Interestingly, unlike the ONS data in Figure One, Covid-related deaths in Scotland and Wales appear to be very similar to each other and both are dissimilar to England. Is this the effect of ‘Plan B’? Let’s hope not, because although Scotland and Wales both started at lower levels of Covid related deaths in July and August both saw a rapid increase in the numbers of deaths in September (probably following on from the rise in the number of infections in August). However, unlike positive screening results (Graph One) which dropped in October, Covid-related deaths in Scotland remained high and very similar to Wales throughout this period.
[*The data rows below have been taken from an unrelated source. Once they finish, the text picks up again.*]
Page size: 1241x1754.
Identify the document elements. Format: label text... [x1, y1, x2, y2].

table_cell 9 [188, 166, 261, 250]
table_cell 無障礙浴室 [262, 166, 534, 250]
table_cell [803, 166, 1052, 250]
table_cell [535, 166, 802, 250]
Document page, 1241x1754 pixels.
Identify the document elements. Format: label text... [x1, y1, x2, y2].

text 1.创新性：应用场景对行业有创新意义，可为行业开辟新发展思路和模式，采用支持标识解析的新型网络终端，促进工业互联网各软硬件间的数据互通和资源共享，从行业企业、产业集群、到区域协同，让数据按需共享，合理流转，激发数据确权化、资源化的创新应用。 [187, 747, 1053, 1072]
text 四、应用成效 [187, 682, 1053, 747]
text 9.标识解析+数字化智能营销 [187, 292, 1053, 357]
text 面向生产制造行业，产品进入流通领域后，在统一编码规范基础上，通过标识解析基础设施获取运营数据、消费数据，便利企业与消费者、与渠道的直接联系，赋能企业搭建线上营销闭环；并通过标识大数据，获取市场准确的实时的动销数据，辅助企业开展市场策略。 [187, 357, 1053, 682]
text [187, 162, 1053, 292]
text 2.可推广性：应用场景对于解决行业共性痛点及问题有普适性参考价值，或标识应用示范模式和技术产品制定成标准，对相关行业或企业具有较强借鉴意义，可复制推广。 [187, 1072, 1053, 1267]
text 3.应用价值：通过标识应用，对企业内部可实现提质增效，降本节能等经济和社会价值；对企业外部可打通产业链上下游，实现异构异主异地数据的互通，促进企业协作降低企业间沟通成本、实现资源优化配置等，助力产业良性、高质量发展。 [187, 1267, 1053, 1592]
England, by contrast, has shown a relatively flat level of Covid-related mortality (again reflecting the ONS infection data), a level that has remained below that of the other two nations since September.
This is even clearer in Figure Three, where I have compared the Covid related numbers of deaths between England and those of the ‘Plan B’ countries combined.
We can again play the game of “Who Implemented ‘Plan B'” and imagine looking at Figure Three without identifying which region is which. If we did this and asked someone to identify the country that had put in place the enhanced coronavirus controls of ‘Plan B’, I’d bet that almost everyone would erroneously identify the blue line as the place where Covid NPIs were implemented. It’s obvious, isn’t it?
And so, there you have it. There is no evidence whatsoever that ‘Plan B’ will do anything to either reduce the numbers of SARS-CoV-2 infections or prevent Covid-related deaths. Unlike other cross-country comparisons which are fraught with potential confounding factors, the geographic, demographic, genetic and cultural similarities of Scotland, Wales, and England, together with their commonality of health service, screening provision and interpretation of Covid-related results, mean that comparing England with Scotland and Wales is a pretty good way of understanding the likely real-world impacts (or lack thereof) of ‘Plan B’ NPIs. The infection figures from England since ‘Freedom Day’ are no worse than those of Scotland or Wales and the Covid related mortality data since September appears to be better. As a result, one might even conclude that not only is ‘Plan B’ useless, but that it might even make things worse.
Unfortunately, showing that ‘Plan B’ is useless, or more specifically does not produce better outcomes than no restrictions at all (or very light touch ones) is unlikely to result in a sensible rowing back of restrictions. No, if noticed at all, it will be likely be used as evidence for the need for stricter measures; ‘Plans C, D, E’ and beyond, none of which are likely to help stop the spread of omicron but all of which will impose increasing levels of misery across the general population with all of the impacts on health and wellbeing that come with those. So, as Mr. Johnson announces the implementation of ‘Plan B’ in England, let me leave the last thought to the real George Santayana:
Fanaticism consists in redoubling your efforts when you have forgotten your aim.
Many thanks to Will Jones for help with this article.